Help? Furnace eats transformers...

QUESTION:

I'm starting to think that my furnace is haunted. It seems to hate the humidifier. Why? I dunno.
Here's the setup: It's an ordinary Janitrol furnace. On it is mounted an Aprilaire humidifier (110 model). Both came with the house, so I don't know their history.
The Aprilaire unit plugs in to a regular 110v wall outlet for its power to run a fan and a water valve. There is a control circuit wired up with a humidistat (upstairs), a 110v/24v transformer, and a relay in the humidifier. The transformer is tapped off of the blower circuit in the furnace.
So, if the humidistat is closed, and the blower is on, the relay in the humidifier closes, turning the fan on and opening the water valve. When either the humidistat opens, or the blower turns off, the relay opens and the humidifier turns off.
Simple, right?
Well, except for the fact that every fall I have to buy it a new transformer. I've done this for the past four or five years. The primary side of the transformer burns out (verified with a meter, and visual inspection). Stranger, still, is that last year I got tired of buying new transformers, so I wired in a switch to the 110v supply from the furnace to the transformer primary winding, and I turned it off at the end of the winter. Tonight, I turned it on, and presto! the d*mn primary winding on the transformer is burnt out again.
I've tried using a cheap 110v/12v doorbell transformer. That burned out the secondary winding keeping the relay energized for long periods of time. I've tried buying real Aprilaire branded transformers. As far as I can tell, it works fine through the winter, but somehow magically burns out over the summer. Yes, I know, magic is impossible, but I don't have any good explanation as to why a perfectly good transformer would burn out while physically disconnected from the circuit. And, I would expect a transformer rated at 110v input to survive on a 110v circuit, even if I didn't disconnect it.
Any ideas? Am I just cursed? Should I buy a pallet-load of transformers and just consider them to be consumable parts, kinda like the filters and light bulbs? Is there a place I can buy a 110v/24v transformer that will survive more than 12 months in my house?

ANSWER:

There isn't much wiring to have a fault in.
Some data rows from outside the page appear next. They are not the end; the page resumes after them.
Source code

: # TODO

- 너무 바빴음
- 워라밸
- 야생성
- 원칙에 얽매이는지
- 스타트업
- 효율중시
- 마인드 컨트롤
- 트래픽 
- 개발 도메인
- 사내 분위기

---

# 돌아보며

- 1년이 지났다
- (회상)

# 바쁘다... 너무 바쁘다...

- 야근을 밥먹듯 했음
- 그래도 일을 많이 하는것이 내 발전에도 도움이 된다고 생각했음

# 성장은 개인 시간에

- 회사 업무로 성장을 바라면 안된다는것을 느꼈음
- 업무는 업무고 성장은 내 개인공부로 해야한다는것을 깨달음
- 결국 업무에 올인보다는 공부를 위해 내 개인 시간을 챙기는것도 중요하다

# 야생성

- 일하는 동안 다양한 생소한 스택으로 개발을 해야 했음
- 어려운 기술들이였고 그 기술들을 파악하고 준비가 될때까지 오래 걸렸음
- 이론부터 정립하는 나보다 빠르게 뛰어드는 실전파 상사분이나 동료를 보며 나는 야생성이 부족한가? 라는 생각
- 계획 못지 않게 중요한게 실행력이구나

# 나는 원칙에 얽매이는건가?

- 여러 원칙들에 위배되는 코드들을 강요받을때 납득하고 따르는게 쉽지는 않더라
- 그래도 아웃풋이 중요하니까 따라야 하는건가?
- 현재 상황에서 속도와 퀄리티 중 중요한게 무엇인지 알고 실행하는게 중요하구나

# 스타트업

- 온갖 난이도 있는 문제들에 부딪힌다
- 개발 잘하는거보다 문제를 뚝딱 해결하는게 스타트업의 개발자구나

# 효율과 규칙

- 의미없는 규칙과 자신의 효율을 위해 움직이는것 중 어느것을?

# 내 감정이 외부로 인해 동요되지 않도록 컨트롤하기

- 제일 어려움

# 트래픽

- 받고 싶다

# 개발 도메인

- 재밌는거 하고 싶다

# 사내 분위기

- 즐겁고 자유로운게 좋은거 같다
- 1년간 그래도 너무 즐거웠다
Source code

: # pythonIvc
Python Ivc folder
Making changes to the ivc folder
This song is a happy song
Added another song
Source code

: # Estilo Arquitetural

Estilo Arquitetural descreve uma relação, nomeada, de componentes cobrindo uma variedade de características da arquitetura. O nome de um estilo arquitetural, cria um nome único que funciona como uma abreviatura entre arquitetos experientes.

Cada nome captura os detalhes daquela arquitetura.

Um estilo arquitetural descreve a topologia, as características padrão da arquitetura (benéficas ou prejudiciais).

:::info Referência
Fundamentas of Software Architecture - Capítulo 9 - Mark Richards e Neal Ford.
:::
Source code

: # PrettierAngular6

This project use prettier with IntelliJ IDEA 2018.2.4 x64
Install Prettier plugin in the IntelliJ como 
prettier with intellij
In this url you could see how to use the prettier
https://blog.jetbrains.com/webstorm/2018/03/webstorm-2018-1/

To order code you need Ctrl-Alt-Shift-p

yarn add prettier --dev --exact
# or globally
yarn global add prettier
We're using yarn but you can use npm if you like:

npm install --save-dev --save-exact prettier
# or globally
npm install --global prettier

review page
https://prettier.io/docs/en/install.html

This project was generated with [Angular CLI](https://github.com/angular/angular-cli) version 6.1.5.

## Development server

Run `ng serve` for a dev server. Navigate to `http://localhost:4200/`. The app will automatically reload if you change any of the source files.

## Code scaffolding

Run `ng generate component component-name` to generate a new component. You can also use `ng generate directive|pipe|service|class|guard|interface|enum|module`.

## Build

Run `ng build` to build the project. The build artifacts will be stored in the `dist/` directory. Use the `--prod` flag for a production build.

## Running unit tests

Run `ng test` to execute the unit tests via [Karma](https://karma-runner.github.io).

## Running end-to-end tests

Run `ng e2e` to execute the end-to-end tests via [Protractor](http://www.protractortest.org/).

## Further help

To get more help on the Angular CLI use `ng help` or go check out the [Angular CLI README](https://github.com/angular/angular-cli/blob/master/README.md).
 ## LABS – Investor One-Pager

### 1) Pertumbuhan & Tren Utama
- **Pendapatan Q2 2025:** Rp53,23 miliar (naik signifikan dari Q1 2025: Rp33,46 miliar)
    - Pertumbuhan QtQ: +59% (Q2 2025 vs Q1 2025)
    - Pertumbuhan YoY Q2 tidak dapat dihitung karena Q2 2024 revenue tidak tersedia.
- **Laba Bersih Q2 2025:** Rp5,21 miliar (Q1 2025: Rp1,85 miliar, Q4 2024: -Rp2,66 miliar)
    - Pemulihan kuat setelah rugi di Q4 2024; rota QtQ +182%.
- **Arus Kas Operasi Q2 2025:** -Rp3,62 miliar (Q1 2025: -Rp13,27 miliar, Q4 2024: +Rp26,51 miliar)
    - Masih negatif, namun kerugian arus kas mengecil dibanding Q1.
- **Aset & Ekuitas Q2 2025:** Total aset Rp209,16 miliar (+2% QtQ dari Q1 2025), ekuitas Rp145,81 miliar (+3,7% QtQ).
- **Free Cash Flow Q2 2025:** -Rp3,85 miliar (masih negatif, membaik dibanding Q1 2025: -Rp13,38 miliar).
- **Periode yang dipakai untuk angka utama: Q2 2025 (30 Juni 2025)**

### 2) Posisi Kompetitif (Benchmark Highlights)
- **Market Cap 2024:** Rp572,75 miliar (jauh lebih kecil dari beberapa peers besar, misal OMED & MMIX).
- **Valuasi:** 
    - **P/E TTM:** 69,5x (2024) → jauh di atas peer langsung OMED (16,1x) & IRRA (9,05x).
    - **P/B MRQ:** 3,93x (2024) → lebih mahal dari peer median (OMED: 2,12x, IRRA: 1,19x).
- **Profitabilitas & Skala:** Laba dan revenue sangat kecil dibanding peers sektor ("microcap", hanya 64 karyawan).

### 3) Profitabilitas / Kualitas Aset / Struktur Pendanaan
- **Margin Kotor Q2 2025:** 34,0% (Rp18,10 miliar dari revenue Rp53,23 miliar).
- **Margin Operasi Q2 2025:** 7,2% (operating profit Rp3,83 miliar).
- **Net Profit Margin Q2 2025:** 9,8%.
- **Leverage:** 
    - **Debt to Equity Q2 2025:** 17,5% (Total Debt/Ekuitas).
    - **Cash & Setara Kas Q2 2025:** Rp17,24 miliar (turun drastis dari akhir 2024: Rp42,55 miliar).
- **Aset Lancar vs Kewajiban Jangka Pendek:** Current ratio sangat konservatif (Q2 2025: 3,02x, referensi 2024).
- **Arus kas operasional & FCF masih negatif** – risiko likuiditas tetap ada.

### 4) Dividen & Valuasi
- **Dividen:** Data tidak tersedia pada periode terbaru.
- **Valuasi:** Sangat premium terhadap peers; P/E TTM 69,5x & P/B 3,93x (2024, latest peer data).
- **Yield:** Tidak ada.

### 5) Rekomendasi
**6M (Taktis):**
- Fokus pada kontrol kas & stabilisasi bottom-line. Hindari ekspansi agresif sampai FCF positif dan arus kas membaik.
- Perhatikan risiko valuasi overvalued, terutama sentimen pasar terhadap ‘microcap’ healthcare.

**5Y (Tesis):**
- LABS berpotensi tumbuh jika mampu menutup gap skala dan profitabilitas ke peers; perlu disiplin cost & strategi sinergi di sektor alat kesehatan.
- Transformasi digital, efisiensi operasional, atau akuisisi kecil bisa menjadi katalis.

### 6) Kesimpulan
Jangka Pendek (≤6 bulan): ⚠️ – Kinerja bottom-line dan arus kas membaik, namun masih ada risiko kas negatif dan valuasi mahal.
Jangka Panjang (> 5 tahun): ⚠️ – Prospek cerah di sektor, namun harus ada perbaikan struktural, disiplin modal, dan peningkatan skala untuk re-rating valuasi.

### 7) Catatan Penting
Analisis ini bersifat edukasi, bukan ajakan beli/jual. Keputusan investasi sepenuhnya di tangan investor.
From the furnace controller, there are two 110vac wires (measured at 120vac +/- 1%) that come out to the blower motor. The 110v/24v transformer is tied in to this in parallel. Since it's the primary side of the transformer that goes, I don't think it can be anything in the 24v control circuit or the humidifier.
What's really puzzling me, though, is how it manages to burn out. I put a switch on the 110v side of this and turned the thing off. The only logical conclusions are that it burned out before I turned it off (possible, but I'm pretty sure it was working fine at the end of the winter), it burned out _while_ turned off (impossible...), or it burned out as soon as I turned it on for the year (why? beats me.).